The Magnitsky affair sparked a first diplomatic storm between the United States and Russia. In late 2012, Washington, under the presidency of Barack Obama, adopted a text providing for sanctions (freezing of assets and visa bans) against Russian officials considered responsible for the death of Sergei Magnitsky. “An unfriendly gesture,” then denounced Vladimir Putin. In retaliation, the Kremlin leader suddenly banned American families from adopting Russian children.

These diplomatic suites were far from the original file. Sergey Magnitsky, a tax lawyer, advised Hermitage Capital, a Western investment fund in Moscow headed by Bill Browder, at the time. While being well in court in the Kremlin, this British financier denounced the corruption in the system and ended up too much disturbance. Result: became in 2005 persona non grata in Russia, he was one day denied entry into the Russian territory.
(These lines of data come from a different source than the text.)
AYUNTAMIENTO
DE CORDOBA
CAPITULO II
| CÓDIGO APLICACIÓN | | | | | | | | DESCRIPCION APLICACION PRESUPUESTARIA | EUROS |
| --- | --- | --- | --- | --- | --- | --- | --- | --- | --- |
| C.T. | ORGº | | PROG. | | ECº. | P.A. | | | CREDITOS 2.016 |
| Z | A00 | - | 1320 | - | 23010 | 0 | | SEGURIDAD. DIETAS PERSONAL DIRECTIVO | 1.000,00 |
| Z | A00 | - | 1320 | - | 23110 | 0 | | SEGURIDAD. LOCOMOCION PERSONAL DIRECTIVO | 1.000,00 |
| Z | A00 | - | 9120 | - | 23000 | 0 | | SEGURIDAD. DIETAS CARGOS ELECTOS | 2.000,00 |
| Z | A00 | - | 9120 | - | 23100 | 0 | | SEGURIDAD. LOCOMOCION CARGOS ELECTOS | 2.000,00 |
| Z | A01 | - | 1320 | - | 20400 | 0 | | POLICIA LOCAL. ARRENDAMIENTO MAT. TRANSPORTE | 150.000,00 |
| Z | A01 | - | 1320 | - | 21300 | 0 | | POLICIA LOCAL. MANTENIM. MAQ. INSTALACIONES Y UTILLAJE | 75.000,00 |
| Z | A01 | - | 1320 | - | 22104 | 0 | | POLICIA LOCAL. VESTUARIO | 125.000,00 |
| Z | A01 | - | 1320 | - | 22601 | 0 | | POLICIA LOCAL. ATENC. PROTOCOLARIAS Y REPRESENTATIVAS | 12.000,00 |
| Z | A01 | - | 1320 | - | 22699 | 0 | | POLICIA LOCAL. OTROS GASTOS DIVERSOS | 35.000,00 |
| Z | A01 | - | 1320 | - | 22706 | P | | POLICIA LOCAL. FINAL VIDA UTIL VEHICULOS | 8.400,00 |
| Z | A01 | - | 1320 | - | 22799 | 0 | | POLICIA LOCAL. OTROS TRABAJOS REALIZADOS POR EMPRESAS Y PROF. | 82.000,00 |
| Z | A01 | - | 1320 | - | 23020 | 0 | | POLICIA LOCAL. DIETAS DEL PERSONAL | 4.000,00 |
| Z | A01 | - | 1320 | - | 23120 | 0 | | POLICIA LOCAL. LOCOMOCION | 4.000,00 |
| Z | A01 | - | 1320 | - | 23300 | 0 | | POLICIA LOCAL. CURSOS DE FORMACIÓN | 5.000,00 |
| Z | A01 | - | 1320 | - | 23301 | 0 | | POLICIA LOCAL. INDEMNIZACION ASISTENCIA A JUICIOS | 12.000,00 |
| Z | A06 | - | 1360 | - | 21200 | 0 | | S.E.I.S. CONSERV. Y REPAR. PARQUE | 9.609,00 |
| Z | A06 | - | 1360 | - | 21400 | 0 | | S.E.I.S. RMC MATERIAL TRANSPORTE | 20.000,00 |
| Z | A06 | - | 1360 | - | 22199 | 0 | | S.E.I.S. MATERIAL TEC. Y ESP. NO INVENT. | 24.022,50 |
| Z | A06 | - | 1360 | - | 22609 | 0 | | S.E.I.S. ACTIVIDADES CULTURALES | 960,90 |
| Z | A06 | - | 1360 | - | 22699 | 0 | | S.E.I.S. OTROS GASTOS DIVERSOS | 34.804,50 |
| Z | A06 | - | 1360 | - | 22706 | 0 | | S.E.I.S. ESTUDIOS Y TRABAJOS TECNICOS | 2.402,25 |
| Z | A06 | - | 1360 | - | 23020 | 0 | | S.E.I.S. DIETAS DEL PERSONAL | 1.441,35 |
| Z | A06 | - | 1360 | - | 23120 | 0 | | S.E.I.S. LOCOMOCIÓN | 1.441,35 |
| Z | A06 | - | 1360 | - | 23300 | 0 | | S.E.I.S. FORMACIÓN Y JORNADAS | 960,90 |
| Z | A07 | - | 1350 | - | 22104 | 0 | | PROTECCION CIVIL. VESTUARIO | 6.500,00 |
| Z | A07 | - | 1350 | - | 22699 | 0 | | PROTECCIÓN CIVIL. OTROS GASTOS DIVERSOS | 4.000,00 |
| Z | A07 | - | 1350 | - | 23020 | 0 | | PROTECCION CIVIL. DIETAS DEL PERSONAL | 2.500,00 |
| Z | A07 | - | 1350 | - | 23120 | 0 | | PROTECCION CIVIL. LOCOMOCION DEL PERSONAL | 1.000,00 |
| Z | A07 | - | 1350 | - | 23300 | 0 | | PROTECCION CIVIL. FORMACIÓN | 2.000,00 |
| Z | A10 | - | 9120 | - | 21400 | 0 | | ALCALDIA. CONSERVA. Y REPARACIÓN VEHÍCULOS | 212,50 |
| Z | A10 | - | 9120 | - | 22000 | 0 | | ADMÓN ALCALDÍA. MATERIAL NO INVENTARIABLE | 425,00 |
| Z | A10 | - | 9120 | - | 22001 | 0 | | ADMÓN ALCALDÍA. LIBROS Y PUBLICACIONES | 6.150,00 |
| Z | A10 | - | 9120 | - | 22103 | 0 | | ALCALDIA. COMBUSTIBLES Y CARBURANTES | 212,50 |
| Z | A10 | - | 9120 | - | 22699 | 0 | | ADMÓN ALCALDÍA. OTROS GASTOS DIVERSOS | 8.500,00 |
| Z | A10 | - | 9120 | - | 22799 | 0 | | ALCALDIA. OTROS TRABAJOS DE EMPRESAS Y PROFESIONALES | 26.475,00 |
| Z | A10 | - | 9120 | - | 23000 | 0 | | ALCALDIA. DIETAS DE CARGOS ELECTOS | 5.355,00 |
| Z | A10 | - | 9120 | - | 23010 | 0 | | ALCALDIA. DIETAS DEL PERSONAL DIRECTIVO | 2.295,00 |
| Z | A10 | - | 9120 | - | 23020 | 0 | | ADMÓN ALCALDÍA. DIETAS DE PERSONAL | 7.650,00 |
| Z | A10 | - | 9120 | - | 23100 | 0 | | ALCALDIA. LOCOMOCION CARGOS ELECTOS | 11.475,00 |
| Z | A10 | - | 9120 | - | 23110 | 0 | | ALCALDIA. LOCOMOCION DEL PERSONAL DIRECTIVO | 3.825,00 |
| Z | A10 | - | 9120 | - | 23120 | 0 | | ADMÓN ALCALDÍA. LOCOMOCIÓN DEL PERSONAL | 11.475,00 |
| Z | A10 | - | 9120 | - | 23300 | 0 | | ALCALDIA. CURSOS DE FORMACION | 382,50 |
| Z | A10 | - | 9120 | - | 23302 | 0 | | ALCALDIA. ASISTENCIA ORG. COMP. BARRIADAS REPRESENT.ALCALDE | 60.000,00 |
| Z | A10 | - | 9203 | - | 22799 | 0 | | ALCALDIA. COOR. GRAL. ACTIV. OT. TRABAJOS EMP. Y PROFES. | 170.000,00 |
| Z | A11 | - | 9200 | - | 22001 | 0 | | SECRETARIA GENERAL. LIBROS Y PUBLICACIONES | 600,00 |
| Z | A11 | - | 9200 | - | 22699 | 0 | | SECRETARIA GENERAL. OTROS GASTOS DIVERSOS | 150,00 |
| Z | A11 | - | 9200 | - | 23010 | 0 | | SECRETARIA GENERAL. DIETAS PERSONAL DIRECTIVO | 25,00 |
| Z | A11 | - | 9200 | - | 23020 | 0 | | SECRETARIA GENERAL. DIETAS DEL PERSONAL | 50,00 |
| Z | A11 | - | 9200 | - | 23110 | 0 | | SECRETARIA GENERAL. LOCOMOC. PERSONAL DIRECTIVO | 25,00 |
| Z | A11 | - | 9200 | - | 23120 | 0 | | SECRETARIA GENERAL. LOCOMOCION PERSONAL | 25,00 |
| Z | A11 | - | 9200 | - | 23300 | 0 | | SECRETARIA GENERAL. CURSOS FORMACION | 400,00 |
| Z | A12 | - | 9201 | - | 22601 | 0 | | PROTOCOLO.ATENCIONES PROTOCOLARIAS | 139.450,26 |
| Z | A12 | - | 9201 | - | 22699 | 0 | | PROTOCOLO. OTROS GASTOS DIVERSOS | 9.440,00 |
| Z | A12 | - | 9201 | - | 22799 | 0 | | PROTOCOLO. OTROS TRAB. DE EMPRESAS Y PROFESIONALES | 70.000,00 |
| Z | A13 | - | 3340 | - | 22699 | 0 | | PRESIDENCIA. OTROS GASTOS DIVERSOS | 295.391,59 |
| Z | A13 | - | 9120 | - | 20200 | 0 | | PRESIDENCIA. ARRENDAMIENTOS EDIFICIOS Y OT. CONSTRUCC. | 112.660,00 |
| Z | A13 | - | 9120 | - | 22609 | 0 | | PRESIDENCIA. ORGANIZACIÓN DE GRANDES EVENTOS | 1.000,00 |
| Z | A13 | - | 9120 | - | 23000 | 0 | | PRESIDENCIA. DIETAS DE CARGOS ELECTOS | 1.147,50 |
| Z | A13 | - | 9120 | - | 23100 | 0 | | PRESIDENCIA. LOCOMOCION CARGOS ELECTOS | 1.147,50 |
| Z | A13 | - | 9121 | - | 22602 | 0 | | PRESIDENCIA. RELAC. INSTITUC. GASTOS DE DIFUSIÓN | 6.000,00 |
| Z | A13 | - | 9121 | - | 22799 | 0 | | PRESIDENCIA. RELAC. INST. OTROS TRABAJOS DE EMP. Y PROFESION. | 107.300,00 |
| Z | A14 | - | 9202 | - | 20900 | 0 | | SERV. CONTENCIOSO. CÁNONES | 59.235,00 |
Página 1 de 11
The financier rejected a compromising offer of collaboration with the power and, helplessly, suffered raids against his companies.

Indicted by the very people he denounced

To clarify these maneuvers, Bill Browder hired lawyers. But their investigations for corruption turned against them and all of them fled abroad. All but one: 36-year-old Sergei Magnitsky, who ends up being arrested in 2008 for tax evasion after denouncing a massive financial machination of 130 million euros orchestrated, according to him, by police and tax officials. He is indicted by the very people he denounced.
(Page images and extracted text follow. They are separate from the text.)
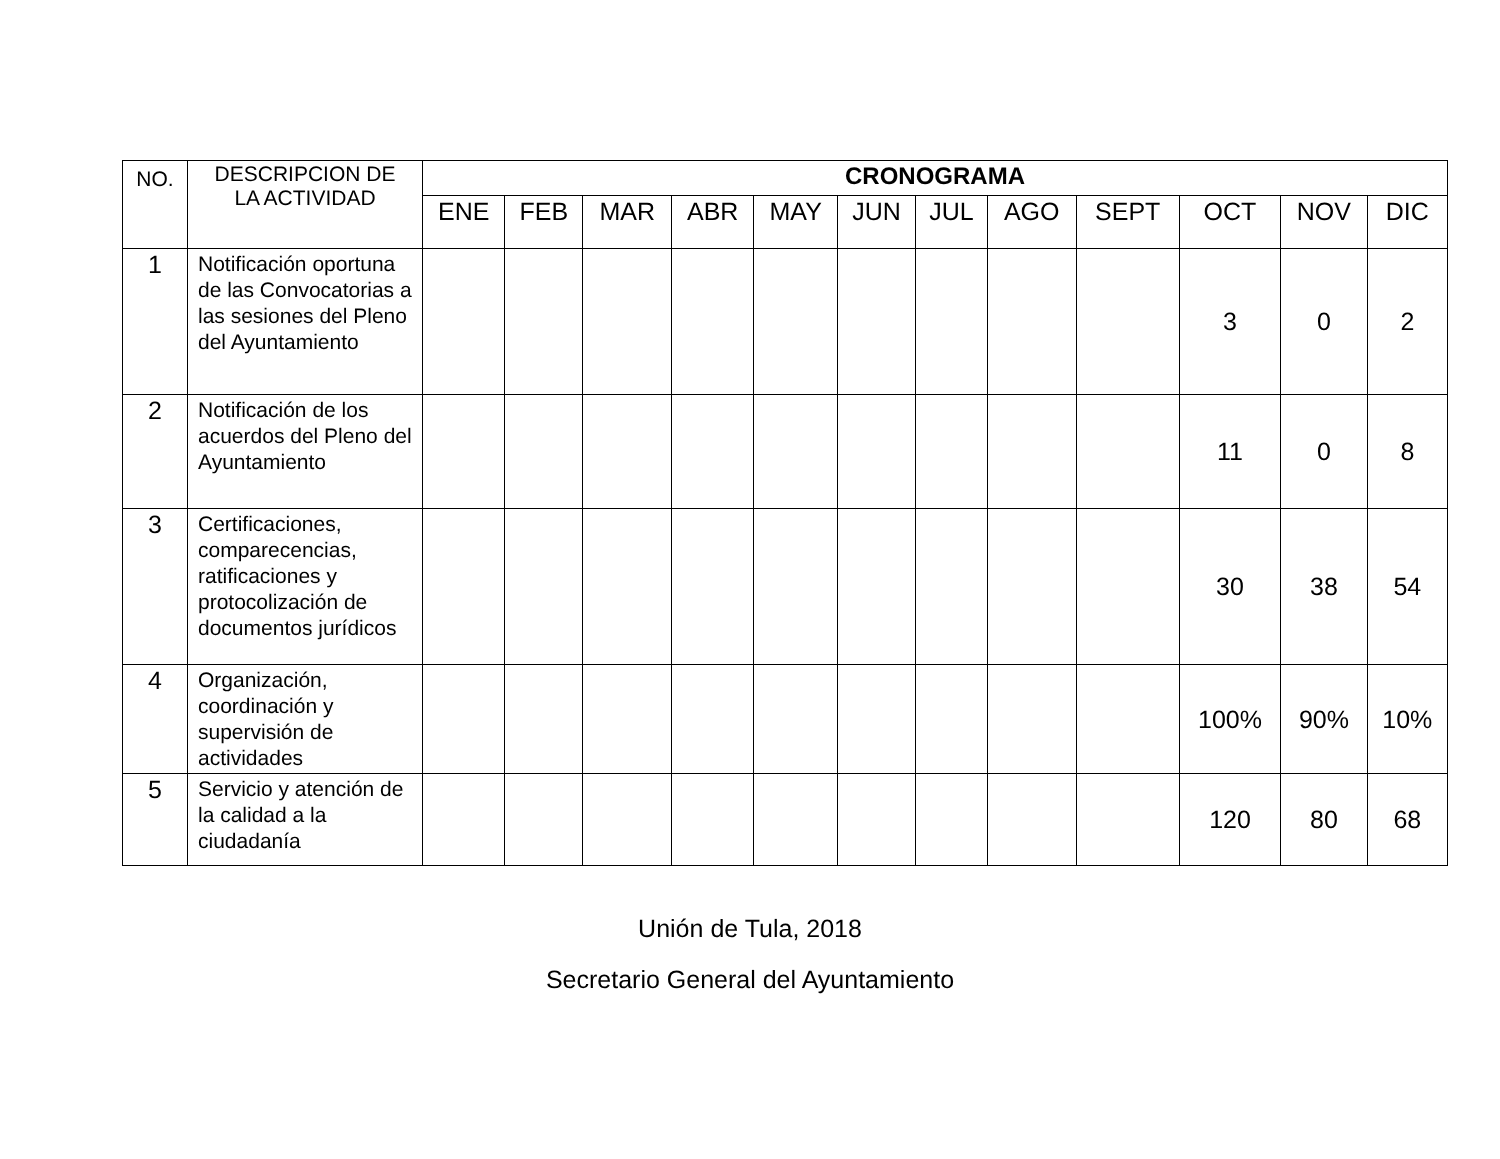| NO. | DESCRIPCION DE LA ACTIVIDAD | CRONOGRAMA | | | | | | | | | | | |
| --- | --- | --- | --- | --- | --- | --- | --- | --- | --- | --- | --- | --- | --- |
| | | ENE | FEB | MAR | ABR | MAY | JUN | JUL | AGO | SEPT | OCT | NOV | DIC |
| 1 | Notificación oportuna de las Convocatorias a las sesiones del Pleno del Ayuntamiento | | | | | | | | | | 3 | 0 | 2 |
| 2 | Notificación de los acuerdos del Pleno del Ayuntamiento | | | | | | | | | | 11 | 0 | 8 |
| 3 | Certificaciones, comparecencias, ratificaciones y protocolización de documentos jurídicos | | | | | | | | | | 30 | 38 | 54 |
| 4 | Organización, coordinación y supervisión de actividades | | | | | | | | | | 100% | 90% | 10% |
| 5 | Servicio y atención de la calidad a la ciudadanía | | | | | | | | | | 120 | 80 | 68 |
Unión de Tula, 2018
Secretario General del Ayuntamiento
It is then that the eleven months during which Sergei Magnitsky is beaten in prison begin. In his diary, he recounts his martyrdom. But the more he complains, the more his detention conditions deteriorate. The lawyer ends up in filthy cells and, at the end of his strength, he is sent to a medical antenna where he dies at the age of 37. He succumbed, according to the prison services, to a malaise. But an investigation by the Kremlin Human Rights Advisory Council in 2011 concluded that he had been beaten and denied treatment. However, no criminal prosecution has been initiated.

Before his death, Sergei Magnitsky had himself seized the ECHR. A long process pursued by his wife and mother. The Court sentenced Russia to pay them 34,000 euros for non-pecuniary damage, an unusually large sum. While in July 2013, four years after his death, Sergei Magnitsky was found guilty of tax evasion, the ECHR severely judged this posthumous conviction as “inherently inadequate”.